De Jesús Álvarez notes that the student population of the University system has changed since then. Fewer remain on campus as often; instead, many leave to work multiple part-time jobs. Bringing those students into the fold, she says, is crucial. And while the process has already begun, there’s still much work to do: Educating, identifying problems, unifying the campuses.

“Beyond its educational purpose, the University of Puerto Rico has a social purpose. It has a responsibility to the country to provide an opportunity for people to develop, to access an education that will improve their quality of life…for social mobility in this country,” she says.

Roberto Caez expresses concern about the development of the students’ opposition strategy.

“At the end, what we have is a big monster, and we can only face it if more people strike.”
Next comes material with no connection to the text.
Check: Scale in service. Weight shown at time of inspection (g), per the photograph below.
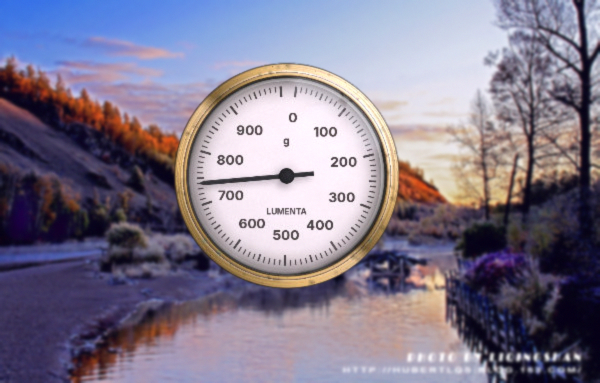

“We [had] committees the year before [the strike]. People trained in…developing the organizing skills that a strike would require from people. To handle the press, being able to actually gain support from people…and political thinking. Lobbying, correct strategies for the adversities that they’ll face—that needs training,” he says. “They have 30 people maybe, between 15 and 40, trained in some of these striking skills. They’re not in a bad position, but I’m just comparing, we had more. They are now organizing those committees against the clock because they have the strike maybe on April 5.”

Working with other resistance groups in a way that reflects “what collectively affects us,” De Jesús Álvarez says, will be key. At the February assembly, she points out, education on gender perspectives—Rosselló withdrew its inclusion in Puerto Rican schools earlier in the month—and the treatment and rights of trans students were a major part of the discussion.

Roberto Caez adds, “At the end, what we have is a big monster, and we can only face it if we have a strike in more places. [We need] a process or a climate—a political climate—that can actually face the agenda, because it’s an agenda.”